Breakthroughs in genetics have often raised complex ethical and legal questions, which loom ever larger as genetic testing is becoming more commonplace, affordable, and comprehensive, and genetic editing becomes poised to be a consumer technology. As genetic technologies become more accessible to individuals, the ethical and legal questions around the consumer use of these technologies become more pressing.
We are excited, therefore, to have many major thought leaders in this space discuss these issues at the Petrie-Flom Annual Conference, “Consuming Genetics: Ethical and Legal Considerations of New Technologies,” which will take place at Harvard Law School in May.
Already the global genetic testing and consumer wellness genomics market was valued at $2.24 billion in 2015 and is expected to double by 2025 to nearly $5 billion. The rise of direct-to-consumer genetic testing and DIY kits raise questions about the appropriate setting for these activities, including a concern that delivering health-related results directly to consumers might cause individuals to draw the wrong medical conclusions. At the same time, advances in CRISPR and other related technologies raise anxieties about the implications of editing our own DNA, especially as access to these technologies explode in the coming years.
In an age where serial killers are caught because their relatives chose to submit DNA to a consumer genealogy database, is genetic privacy for individuals possible? Does the aggregation of data from genetic testing turn people into products by commercializing their data? How might this data reduce or exacerbate already significant health care disparities?

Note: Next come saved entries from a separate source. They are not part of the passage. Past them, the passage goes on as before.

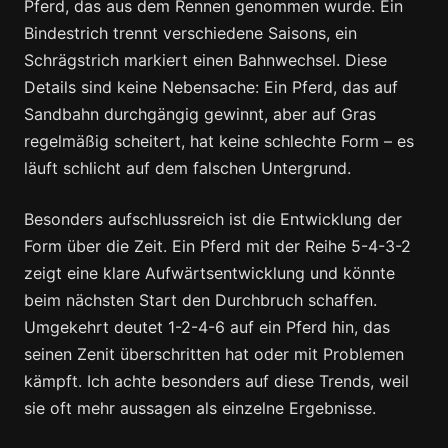
Pferd, das aus dem Rennen genommen wurde. Ein
Bindestrich trennt verschiedene Saisons, ein
Schrägstrich markiert einen Bahnwechsel. Diese
Details sind keine Nebensache: Ein Pferd, das auf
Sandbahn durchgängig gewinnt, aber auf Gras
regelmäßig scheitert, hat keine schlechte Form – es
läuft schlicht auf dem falschen Untergrund.
Besonders aufschlussreich ist die Entwicklung der
Form über die Zeit. Ein Pferd mit der Reihe 5-4-3-2
zeigt eine klare Aufwärtsentwicklung und könnte
beim nächsten Start den Durchbruch schaffen.
Umgekehrt deutet 1-2-4-6 auf ein Pferd hin, das
seinen Zenit überschritten hat oder mit Problemen
kämpft. Ich achte besonders auf diese Trends, weil
sie oft mehr aussagen als einzelne Ergebnisse.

How can we prepare for widespread access to genetic editing tools?
Executive Director Carmel Shachar and Faculty Director I. Glenn Cohen explain why, as these questions become more pressing, now is the time to reconsider what ethical and regulatory safeguards should be implemented and discuss the many questions raised by advancements in consumer genetics.
Why was this topic chosen for the Petrie-Flom Center’s 2019 annual conference?
Between the stories of serial killers being caught thanks to familial DNA databases, the increased promotion of DTC testing like “23 and me,” and the explosion of CRISPR in the news, we felt that the time was right to revisit ethical and legal questions around consumer genetic technologies. We’re in the midst of a revolution to bring these technologies from the lab into everyday life. That shift requires attention to important legal and ethical questions about the use of these technologies.
What are the most pressing legal issues in the field of direct-to-consumer (DTC) genomics, and why?
Privacy is a very big concern these days, just look at the stories around Facebook or the implementation of the General Data Protection Regulation (GDPR) in Europe. DTC genomics raises the stakes in the privacy debate, because we view genetic information as “extra-personal,” and because there is the potential for the actions of family members to impact your own privacy. Many people are unaware of what happens to their data after it is collected and that they may be unwittingly helping corporations build databases for purposes they may not agree with. In some areas, like Alzheimer’s or Non-Invasive Prenatal Testing, the information is very sensitive and issues are raised when patients try to understand the results on their own.
The increase in DTC tests also changes the encounter between physician and patient in ways that neither might be ready for.
When we talk about needing regulatory safeguards on products and data sharing, how do conferences like this one accomplish that goal?
Everyone is struggling to answer these complex ethical and legal questions. Conferences like ours carve out a space for people to share ideas and brainstorm how we can accomplish a future that is safe and ethical for everyone.
Our conferences attract a really diverse set of attendees and presenters: patients, physicians, scientists, members of the media, government officials, industry representatives, and more, and there are “emerging properties” from their interaction. As with our past conferences, we are also hoping to publish a book from these contributions and thus share the learning with the broader world.